§ **Exercise prompt**
Convert the part of the material that opens with the line containing "## Awkwardness in Helm" and closes with the line containing "However, it is" into a JSON list of strings, one string per line, leaving out blank lines.

§ **Records for this exercise**
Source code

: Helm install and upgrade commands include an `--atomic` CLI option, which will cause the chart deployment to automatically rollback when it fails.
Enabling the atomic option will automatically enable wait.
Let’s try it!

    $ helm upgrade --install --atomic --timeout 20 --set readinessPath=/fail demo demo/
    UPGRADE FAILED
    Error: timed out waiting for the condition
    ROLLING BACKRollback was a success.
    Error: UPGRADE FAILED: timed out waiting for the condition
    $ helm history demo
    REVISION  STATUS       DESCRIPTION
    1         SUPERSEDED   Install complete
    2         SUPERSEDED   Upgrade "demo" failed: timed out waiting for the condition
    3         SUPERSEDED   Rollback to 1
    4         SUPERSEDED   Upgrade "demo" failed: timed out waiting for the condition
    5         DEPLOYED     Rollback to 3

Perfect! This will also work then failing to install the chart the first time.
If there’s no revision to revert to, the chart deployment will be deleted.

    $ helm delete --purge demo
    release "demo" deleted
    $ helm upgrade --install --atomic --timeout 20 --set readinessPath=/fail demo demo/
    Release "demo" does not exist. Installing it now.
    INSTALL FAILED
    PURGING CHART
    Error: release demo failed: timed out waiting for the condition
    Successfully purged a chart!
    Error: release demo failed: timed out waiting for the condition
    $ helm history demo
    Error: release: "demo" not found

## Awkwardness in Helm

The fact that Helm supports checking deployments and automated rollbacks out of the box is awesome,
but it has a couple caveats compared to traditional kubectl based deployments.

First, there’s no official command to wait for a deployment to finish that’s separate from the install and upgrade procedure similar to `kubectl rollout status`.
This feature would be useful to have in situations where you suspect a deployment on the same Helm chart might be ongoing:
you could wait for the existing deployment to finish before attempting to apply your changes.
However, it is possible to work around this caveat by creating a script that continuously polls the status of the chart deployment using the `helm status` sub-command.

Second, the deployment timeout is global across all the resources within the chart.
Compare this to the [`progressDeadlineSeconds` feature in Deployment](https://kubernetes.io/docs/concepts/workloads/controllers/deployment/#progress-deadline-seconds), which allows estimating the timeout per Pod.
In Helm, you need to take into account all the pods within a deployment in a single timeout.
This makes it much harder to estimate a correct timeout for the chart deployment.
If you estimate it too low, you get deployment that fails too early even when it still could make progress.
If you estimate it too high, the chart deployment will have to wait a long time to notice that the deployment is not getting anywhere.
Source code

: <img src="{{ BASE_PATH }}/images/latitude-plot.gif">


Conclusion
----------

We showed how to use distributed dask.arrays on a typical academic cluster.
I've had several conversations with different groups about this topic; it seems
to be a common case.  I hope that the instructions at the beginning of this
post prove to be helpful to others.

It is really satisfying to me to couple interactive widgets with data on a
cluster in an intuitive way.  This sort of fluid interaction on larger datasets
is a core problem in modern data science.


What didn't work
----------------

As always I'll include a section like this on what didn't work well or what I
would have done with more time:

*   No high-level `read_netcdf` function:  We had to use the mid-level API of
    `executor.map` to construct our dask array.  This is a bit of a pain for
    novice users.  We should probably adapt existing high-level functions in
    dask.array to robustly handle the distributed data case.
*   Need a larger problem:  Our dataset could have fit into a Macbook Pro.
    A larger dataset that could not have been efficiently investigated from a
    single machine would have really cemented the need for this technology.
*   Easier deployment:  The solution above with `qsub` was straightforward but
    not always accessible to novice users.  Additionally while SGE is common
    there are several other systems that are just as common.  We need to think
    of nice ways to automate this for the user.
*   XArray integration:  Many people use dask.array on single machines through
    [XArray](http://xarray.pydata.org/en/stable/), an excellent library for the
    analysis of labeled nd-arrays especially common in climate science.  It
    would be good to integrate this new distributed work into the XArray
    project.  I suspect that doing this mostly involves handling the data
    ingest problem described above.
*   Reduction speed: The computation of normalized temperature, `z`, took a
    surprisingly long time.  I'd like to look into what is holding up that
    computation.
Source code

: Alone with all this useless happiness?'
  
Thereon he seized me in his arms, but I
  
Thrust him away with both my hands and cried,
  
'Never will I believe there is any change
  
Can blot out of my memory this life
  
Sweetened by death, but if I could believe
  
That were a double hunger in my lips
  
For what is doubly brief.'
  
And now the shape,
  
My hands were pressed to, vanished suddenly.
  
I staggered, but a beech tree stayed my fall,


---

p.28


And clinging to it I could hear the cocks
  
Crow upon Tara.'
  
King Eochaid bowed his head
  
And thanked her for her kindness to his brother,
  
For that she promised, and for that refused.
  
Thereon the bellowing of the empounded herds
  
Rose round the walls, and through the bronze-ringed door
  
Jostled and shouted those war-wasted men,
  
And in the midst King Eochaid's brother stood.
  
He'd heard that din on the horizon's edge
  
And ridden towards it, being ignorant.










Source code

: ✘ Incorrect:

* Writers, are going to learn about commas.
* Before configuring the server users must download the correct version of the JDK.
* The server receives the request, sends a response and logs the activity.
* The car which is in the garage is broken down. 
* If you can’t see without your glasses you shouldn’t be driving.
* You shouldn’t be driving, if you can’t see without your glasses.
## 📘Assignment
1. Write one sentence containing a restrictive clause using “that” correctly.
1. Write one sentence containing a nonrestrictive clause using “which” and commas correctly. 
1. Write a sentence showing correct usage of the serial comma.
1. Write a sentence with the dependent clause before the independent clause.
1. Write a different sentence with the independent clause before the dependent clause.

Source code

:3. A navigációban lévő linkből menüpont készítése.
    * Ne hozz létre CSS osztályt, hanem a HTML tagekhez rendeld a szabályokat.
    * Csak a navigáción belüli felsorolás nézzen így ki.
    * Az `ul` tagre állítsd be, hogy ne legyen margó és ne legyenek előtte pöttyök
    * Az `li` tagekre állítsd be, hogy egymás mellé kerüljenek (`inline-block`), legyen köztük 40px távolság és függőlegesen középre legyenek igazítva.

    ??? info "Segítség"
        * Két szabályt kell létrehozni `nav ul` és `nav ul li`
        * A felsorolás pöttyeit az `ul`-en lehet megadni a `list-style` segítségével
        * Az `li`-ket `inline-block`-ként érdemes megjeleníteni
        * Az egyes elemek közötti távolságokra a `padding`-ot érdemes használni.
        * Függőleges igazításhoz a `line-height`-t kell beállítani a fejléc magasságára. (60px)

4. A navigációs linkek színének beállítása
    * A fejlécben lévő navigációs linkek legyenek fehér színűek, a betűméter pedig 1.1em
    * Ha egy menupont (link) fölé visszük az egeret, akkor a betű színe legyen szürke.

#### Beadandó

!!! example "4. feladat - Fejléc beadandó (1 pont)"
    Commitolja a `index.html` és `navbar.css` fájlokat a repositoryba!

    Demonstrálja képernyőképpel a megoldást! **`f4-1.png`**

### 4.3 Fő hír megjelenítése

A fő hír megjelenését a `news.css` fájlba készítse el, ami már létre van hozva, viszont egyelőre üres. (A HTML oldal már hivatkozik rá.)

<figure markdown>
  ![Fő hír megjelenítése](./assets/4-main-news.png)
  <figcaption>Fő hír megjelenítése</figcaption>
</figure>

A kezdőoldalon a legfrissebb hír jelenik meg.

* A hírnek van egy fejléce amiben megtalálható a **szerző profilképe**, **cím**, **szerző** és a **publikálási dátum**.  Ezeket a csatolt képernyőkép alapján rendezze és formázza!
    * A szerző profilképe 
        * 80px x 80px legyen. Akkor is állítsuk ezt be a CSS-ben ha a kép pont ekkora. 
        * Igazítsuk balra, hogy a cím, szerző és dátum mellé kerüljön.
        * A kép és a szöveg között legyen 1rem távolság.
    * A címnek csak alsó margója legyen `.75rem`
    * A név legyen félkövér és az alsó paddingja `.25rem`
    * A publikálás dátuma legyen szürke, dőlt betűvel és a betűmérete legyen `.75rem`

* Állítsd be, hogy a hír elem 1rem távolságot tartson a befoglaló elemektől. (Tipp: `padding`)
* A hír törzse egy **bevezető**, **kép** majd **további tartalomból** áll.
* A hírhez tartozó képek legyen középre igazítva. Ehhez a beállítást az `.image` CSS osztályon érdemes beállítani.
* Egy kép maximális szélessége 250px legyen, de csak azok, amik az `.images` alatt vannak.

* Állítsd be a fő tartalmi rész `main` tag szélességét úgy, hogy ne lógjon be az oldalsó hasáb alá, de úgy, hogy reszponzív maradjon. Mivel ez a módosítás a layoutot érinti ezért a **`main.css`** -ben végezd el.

§ **Solution for this task**
[
  "## Awkwardness in Helm",
  "The fact that Helm supports checking deployments and automated rollbacks out of the box is awesome,",
  "but it has a couple caveats compared to traditional kubectl based deployments.",
  "First, there’s no official command to wait for a deployment to finish that’s separate from the install and upgrade procedure similar to `kubectl rollout status`.",
  "This feature would be useful to have in situations where you suspect a deployment on the same Helm chart might be ongoing:",
  "you could wait for the existing deployment to finish before attempting to apply your changes.",
  "However, it is possible to work around this caveat by creating a script that continuously polls the status of the chart deployment using the `helm status` sub-command."
]